Species of flowering plant

Angelica arguta commonly known as Lyall's angelica is a species of angelica. It is native to western North America, where it grows in coniferous forests from British Columbia to Utah. This is a taprooted perennial herb growing an erect, hollow stem to heights between one and two meters. It produces large, somewhat triangular leaves made up of many toothed, pointed leaflets each up to 9 centimeters long. The top of the stout stem is occupied by an inflorescence in a compound umbel arrangement, with the webbed rays of the umbel up to 10 centimeters long each. The flowers are generally yellowish.

The roots have been used medicinally for colds, sore throats or cramps.
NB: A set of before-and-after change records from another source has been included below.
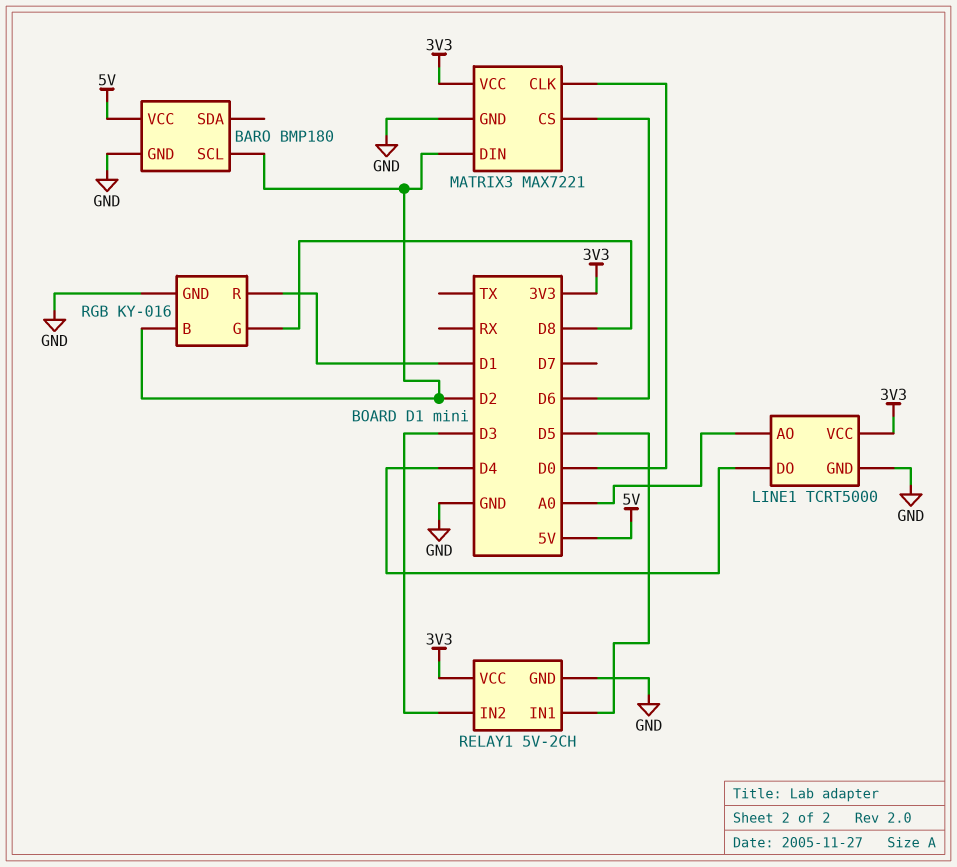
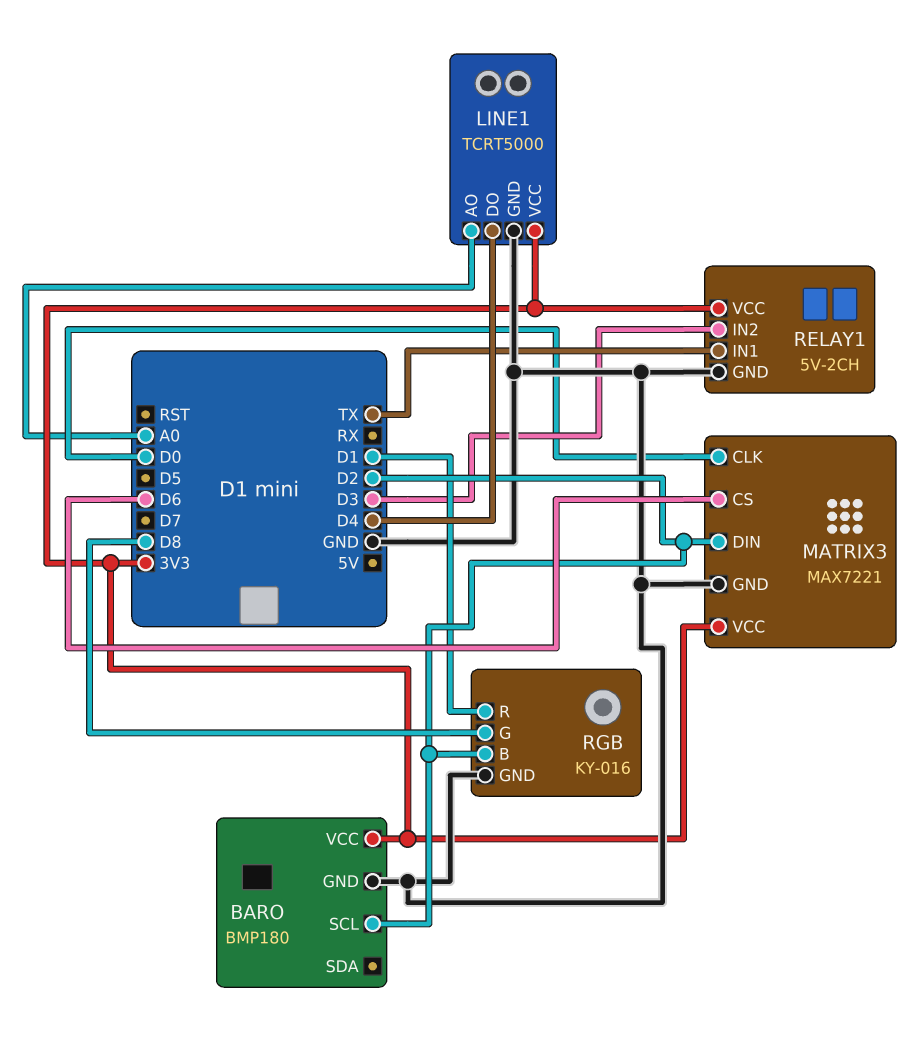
BARO pin VCC: 5V -> 3V3
RELAY1 pin IN1: D5 -> TX

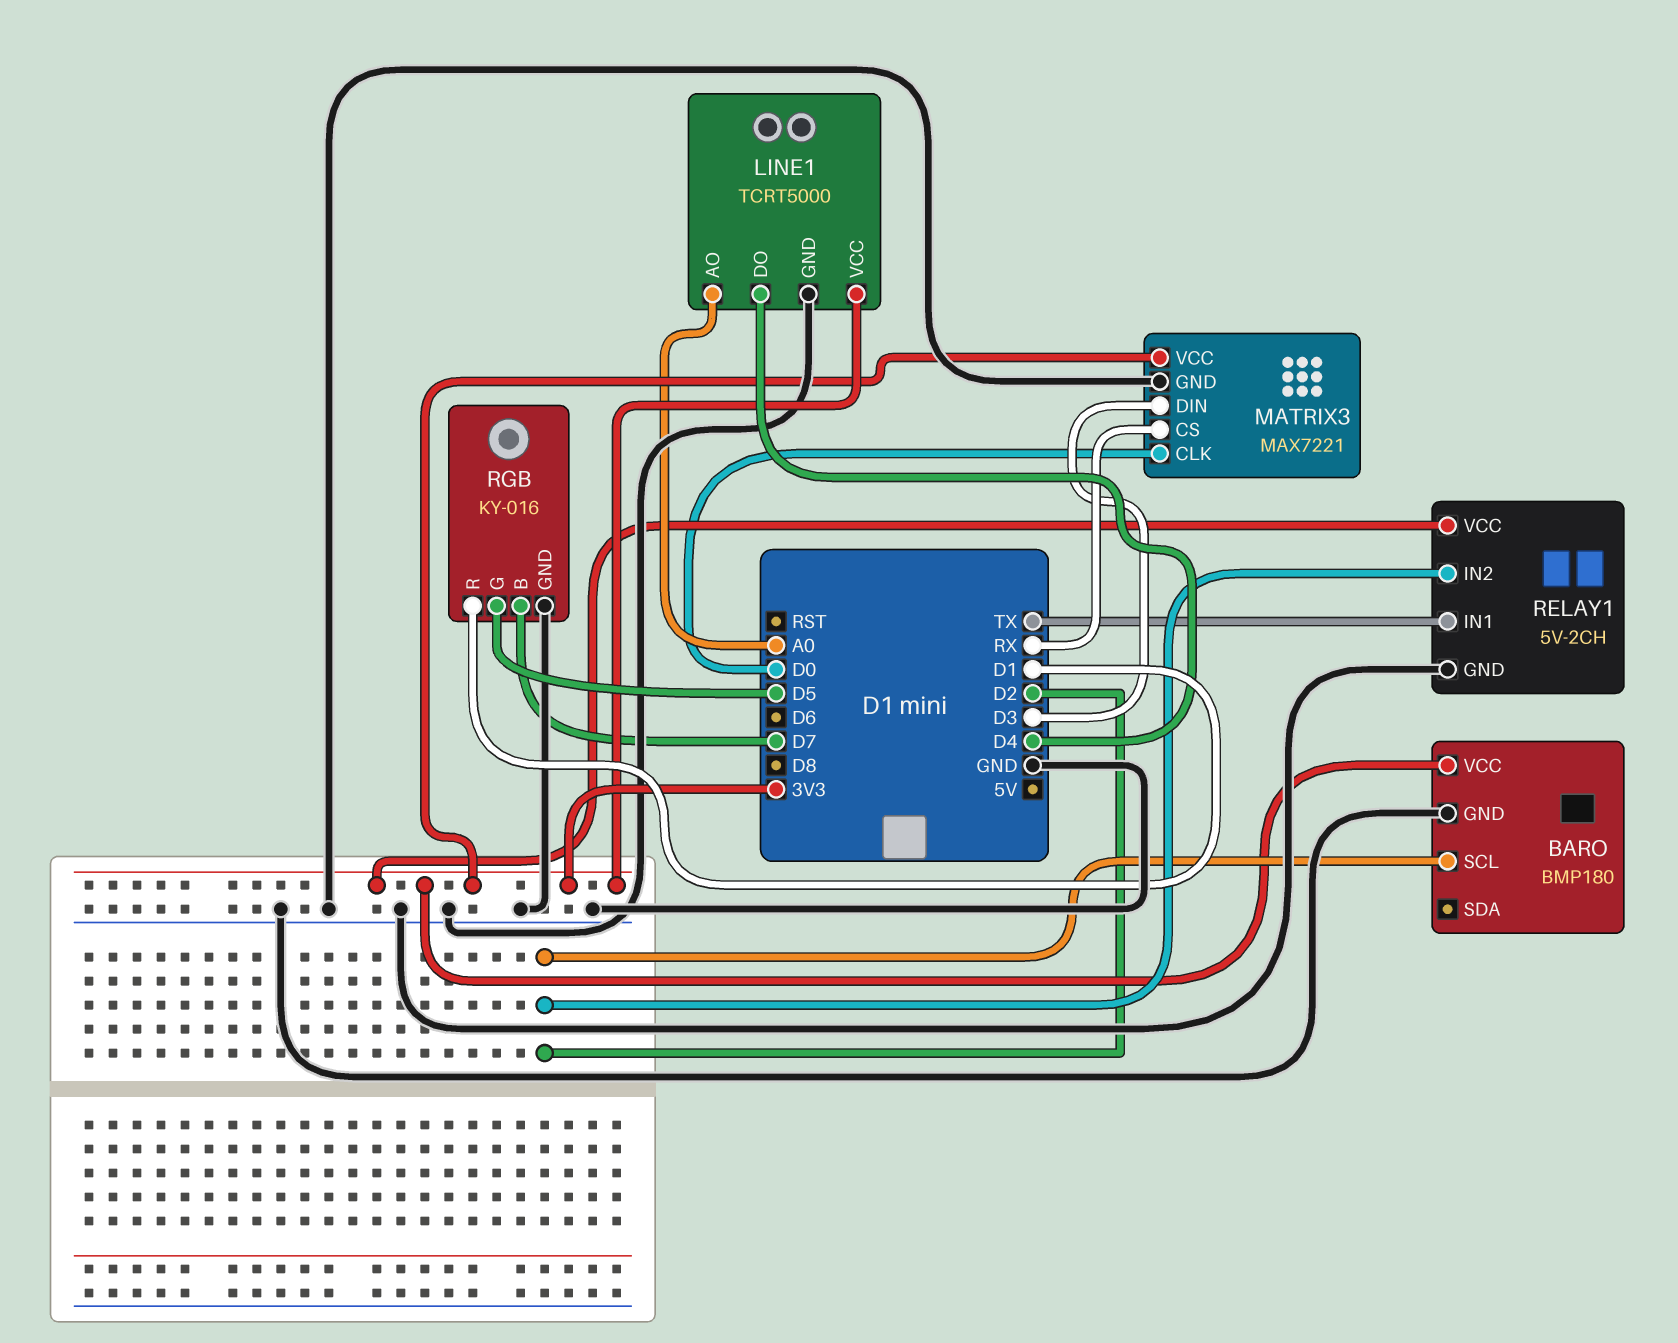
MATRIX3 pin CS: D6 -> RX
MATRIX3 pin DIN: D2 -> D3
RELAY1 pin IN2: D3 -> D2
RGB pin B: D2 -> D7
RGB pin G: D8 -> D5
Beetles pollinate the flowers.
Also an important bear food, consuming new leaves and stems in spring, and digging and eating roots in the fall

==Unresolved Lineage==
Molecular phylogenetic analyses have identified two distinct lineages within Angelica arguta: a Rocky Mountain lineage occurring in the interior Western United States and a Klamath Mountain lineage restricted to Northern California. The two groups differ genetically and exhibit subtle differences in fruit and leaf morphology. Their taxonomic status remains unresolved, and further study has been recommended to determine whether they represent separate species or reflect historical hybridization and incomplete lineage sorting.